Les centrales syndicales outrées par l'énoncé économique de Flaherty
La Presse Canadienne
L'énoncé économique du ministre fédéral des Finances, Jim Flaherty, est "un véritable désastre" aux yeux de la CSN. La FTQ, elle, demande carrément aux trois partis d'opposition de renverser le gouvernement conservateur minoritaire et de former un gouvernement de coalition pour le remplacer.

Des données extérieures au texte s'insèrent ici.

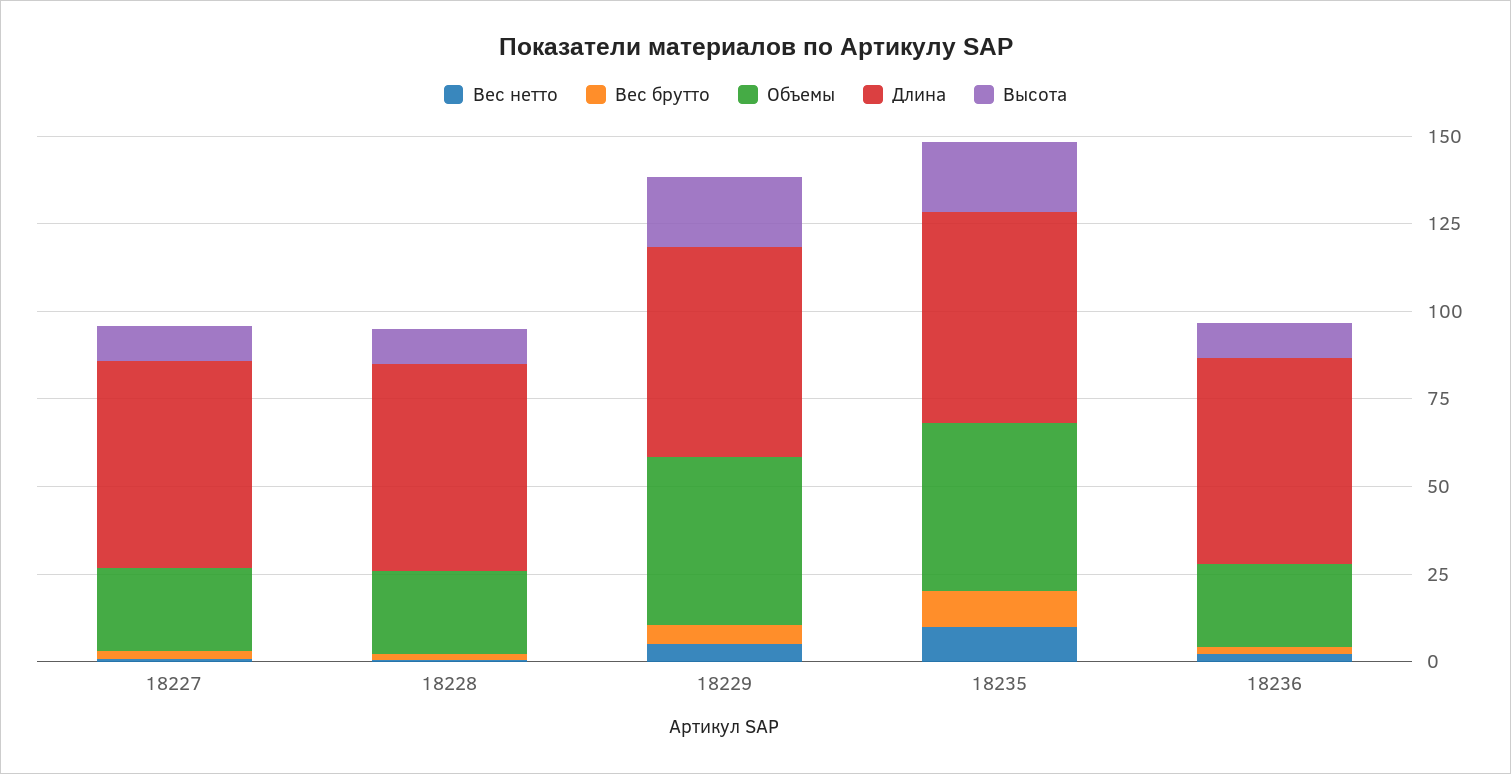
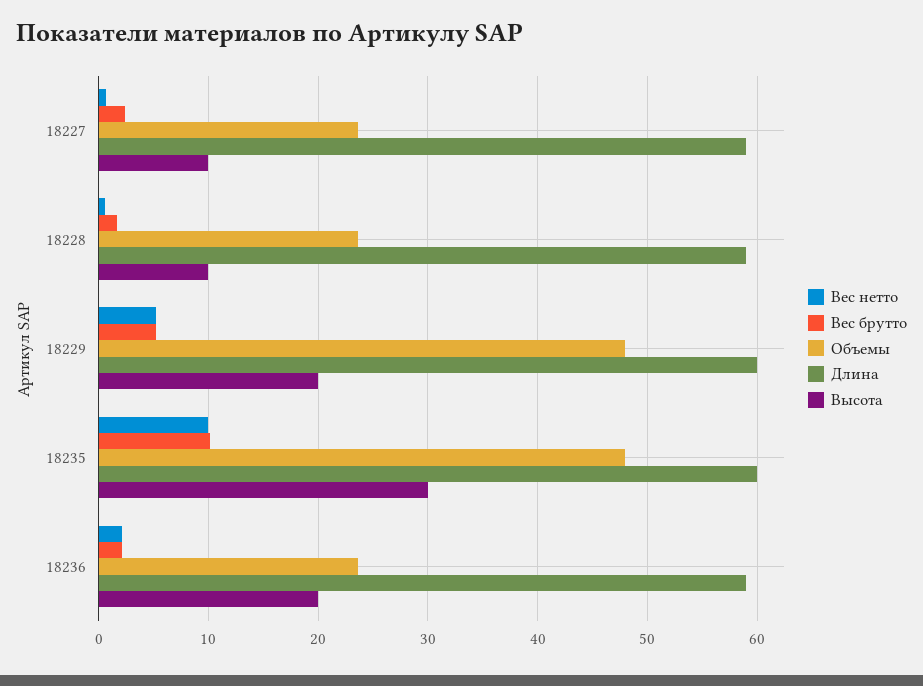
  {
    "Вес нетто": {
      "18227": 1,
      "18228": 1,
      "18229": 5,
      "18235": 10,
      "18236": 2
    },
    "Вес брутто": {
      "18227": 2,
      "18228": 2,
      "18229": 5,
      "18235": 10,
      "18236": 2
    },
    "Объемы": {
      "18227": 24,
      "18228": 24,
      "18229": 48,
      "18235": 48,
      "18236": 24
    },
    "Длина": {
      "18227": 59,
      "18228": 59,
      "18229": 60,
      "18235": 60,
      "18236": 59
    },
    "Высота": {
      "18227": 10,
      "18228": 10,
      "18229": 20,
-     "18235": 20,
+     "18235": 30,
-     "18236": 10
+     "18236": 20
    }
  }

Les deux principales organisations syndicales du Québec, qui représentent ensemble 800 000 travailleurs, se sont dites outrées par l'énoncé économique présenté jeudi par le ministre fédéral des Finances.
Le président de la FTQ, Michel Arsenault, dont la centrale représente près de 30 000 fonctionnaires fédéraux, par l'intermédiaire de l'Alliance de la fonction publique du Canada, est estomaqué de la suspension du droit de grève dans la fonction publique fédérale et des autres mesures touchant l'équité salariale et la limitation des augmentations de salaire.
Pour la présidente de la CSN, Claudette Carbonneau, cet énoncé laisse présager un prochain budget qui va sabrer dans les programmes.
Mme Carbonneau n'y voit aucune mesure de nature à aider la forêt ou le secteur manufacturier, et à peine quelques "grenailles" pour les retraités.
Elle trouve carrément "irresponsable" de retarder de quelques mois la prise de décision, lors du prochain budget.
Quant aux mesures qui touchent le financement des partis politiques, Mme Carbonneau et M. Arsenault les trouvent "bêtement partisanes" et y voient un coup à la démocratie.
De son côté, le Front d'action populaire en réaménagement urbain (FRAPRU) s'est dit outré de l'absence de mesures en faveur du logement social ou pour contrer l'itinérance.